Directions: Continue the austerity news digest from where the text stops, adding the next news item in the same style.
━━━ Source document ━━━
AltAusterity Digest #108 August 22-28, 2019
This week in Austerity News:
Aug 30, 2019
A strike wave has spread across France with a third of emergency services workers currently on strike. Hospital staff have cited a lack of funding, declining working conditions and increasing precarity as reasons for striking. While the militancy originated in Paris in April, it has since spread to other parts of the country. The Inter-Urgences group, who is coordinating industrial action, has condemned the “slow destruction” of the public health service. Inter-Urgences has demanded 10,000 additional staff, a universal €300 wage rise and an end to cuts in hospital beds. French health minister Agnès Buzyn has portrayed the health care crisis as one of management rather than austerity, leading striking workers to further distrust the government’s ability to solve the system’s current problems.
The Toronto District School Board will have to cut around 300 full-time jobs due to a budget shortfall of $46.8 million for the 2019-20 school year. A report released on Wednesday has stated expected staff reductions for teachers, custodial staff and librarians. The changes made by the Ford government allowing for larger class sizes will also eliminate positions for supply teachers. These cuts come at the same time as the province is negotiating with the major teaching unions and industrial action in the education sector may be on the horizon.
━━━ Source information ━━━
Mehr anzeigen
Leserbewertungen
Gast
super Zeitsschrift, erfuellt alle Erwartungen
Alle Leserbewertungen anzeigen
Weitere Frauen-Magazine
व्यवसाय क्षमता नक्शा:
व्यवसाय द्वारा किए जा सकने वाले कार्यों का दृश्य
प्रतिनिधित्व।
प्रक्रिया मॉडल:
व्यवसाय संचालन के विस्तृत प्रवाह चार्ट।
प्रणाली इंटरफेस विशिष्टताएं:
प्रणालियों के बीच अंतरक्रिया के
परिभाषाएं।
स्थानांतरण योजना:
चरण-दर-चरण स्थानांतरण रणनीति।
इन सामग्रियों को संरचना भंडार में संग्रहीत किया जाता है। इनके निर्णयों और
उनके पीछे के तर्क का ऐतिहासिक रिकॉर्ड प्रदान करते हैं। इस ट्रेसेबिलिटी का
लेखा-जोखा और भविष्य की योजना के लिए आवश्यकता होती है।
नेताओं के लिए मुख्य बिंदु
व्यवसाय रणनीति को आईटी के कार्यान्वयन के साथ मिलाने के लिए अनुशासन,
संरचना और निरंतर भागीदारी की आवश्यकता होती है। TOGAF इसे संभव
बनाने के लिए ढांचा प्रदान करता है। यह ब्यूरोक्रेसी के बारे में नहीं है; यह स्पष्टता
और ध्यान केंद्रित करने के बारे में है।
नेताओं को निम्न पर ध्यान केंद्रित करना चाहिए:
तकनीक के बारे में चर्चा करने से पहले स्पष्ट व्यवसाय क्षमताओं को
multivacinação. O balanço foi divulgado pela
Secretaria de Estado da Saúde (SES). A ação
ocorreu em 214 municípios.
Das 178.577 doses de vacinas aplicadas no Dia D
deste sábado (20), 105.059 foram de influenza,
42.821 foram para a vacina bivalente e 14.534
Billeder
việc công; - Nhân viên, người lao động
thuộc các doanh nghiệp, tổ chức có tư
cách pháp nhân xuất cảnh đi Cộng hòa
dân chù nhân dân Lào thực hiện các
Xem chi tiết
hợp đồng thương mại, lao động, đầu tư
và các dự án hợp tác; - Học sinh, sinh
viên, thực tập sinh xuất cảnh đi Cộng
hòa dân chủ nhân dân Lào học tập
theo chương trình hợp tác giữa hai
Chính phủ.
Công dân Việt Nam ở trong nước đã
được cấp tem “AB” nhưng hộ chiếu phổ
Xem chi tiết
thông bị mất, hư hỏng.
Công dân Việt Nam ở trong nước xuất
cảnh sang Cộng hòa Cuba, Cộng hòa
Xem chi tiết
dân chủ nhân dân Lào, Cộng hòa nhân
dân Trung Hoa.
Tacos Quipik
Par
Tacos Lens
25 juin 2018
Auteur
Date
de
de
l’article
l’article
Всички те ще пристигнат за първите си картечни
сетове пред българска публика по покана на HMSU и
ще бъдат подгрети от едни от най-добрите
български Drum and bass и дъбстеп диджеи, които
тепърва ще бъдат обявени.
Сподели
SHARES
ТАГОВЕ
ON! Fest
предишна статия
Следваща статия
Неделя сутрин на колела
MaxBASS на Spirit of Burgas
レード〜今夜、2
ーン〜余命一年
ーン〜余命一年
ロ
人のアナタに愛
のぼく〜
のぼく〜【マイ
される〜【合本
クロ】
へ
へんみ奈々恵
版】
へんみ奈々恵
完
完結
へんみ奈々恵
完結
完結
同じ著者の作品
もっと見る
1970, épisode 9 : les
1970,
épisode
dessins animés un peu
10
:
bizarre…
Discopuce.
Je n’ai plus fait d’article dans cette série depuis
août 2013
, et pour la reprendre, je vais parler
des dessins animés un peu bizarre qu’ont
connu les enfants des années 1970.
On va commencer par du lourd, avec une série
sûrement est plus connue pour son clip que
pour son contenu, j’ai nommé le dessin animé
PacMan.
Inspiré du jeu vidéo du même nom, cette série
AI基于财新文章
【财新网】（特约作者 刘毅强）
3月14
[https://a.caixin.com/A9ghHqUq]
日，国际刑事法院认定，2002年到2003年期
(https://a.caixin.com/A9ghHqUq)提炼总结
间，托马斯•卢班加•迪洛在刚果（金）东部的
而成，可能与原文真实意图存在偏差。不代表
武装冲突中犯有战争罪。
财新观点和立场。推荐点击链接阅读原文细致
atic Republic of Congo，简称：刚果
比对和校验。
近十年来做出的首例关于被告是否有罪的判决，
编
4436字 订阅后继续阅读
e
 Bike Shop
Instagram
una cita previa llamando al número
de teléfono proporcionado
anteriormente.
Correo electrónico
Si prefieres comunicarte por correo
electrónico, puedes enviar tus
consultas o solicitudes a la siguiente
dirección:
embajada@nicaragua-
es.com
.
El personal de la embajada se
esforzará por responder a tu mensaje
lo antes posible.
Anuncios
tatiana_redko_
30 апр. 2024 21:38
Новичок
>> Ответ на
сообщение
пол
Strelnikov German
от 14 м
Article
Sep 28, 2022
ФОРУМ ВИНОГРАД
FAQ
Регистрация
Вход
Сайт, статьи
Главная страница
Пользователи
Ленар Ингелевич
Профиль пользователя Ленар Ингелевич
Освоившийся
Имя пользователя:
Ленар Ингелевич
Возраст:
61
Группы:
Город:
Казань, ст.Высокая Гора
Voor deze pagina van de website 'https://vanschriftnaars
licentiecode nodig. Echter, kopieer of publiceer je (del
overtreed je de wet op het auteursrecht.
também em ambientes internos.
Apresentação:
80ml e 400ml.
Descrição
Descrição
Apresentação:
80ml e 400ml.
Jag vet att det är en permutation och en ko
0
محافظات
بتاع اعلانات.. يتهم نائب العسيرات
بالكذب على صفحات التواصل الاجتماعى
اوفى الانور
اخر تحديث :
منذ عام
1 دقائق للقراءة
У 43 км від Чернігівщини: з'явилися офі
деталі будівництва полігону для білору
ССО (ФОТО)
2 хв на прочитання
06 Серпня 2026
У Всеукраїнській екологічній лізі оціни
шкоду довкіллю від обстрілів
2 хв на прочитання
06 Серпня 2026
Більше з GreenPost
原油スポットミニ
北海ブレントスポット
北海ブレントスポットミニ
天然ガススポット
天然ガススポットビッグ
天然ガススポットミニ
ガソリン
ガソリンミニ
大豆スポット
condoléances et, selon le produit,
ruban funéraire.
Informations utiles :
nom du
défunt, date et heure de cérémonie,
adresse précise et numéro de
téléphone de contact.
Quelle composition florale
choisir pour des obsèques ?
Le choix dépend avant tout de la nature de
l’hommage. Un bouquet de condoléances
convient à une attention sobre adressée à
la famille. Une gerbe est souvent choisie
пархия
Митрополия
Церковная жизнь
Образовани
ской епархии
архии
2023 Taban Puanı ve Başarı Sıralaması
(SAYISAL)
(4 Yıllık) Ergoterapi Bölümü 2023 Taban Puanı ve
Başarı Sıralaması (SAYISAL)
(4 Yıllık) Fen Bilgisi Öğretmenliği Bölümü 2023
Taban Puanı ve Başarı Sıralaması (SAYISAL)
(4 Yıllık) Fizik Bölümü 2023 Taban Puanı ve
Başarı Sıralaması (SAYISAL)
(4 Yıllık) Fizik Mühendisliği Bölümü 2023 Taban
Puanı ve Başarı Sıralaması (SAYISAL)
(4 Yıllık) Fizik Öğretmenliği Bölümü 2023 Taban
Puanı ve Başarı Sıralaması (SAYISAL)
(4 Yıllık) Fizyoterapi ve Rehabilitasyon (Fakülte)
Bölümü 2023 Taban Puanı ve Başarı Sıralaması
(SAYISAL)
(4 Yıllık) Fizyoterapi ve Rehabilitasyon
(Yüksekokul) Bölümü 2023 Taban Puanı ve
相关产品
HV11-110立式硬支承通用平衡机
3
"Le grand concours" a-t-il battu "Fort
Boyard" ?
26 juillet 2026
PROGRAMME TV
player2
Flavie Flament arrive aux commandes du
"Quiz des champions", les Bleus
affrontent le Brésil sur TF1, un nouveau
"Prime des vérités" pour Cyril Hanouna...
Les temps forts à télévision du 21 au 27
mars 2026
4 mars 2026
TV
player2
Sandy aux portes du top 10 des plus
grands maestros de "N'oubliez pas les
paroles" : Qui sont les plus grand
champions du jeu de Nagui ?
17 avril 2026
━━━
Result for this exercise:
Thiemo Fetzer discusses in The Harvard Business Review whether austerity in the UK lead to the Brexit crisis. As PM Boris Johnson has doubled down that the UK will leave the EU by October 31st “do or die,” it seems increasingly likely that many of the promises made by the Vote Leave campaign will be broken. Studies have found that the areas that supported Leave were generally less economically affluent and more reliant on the welfare state. According to Fetzer’s research, areas that suffered from austerity-induced cuts to the welfare system since 2010 were more likely to support the UK Independence Party (UKIP) and Vote Leave, in part because of the “fiscal windfalls” promised from leaving the EU that would be able to fund public services.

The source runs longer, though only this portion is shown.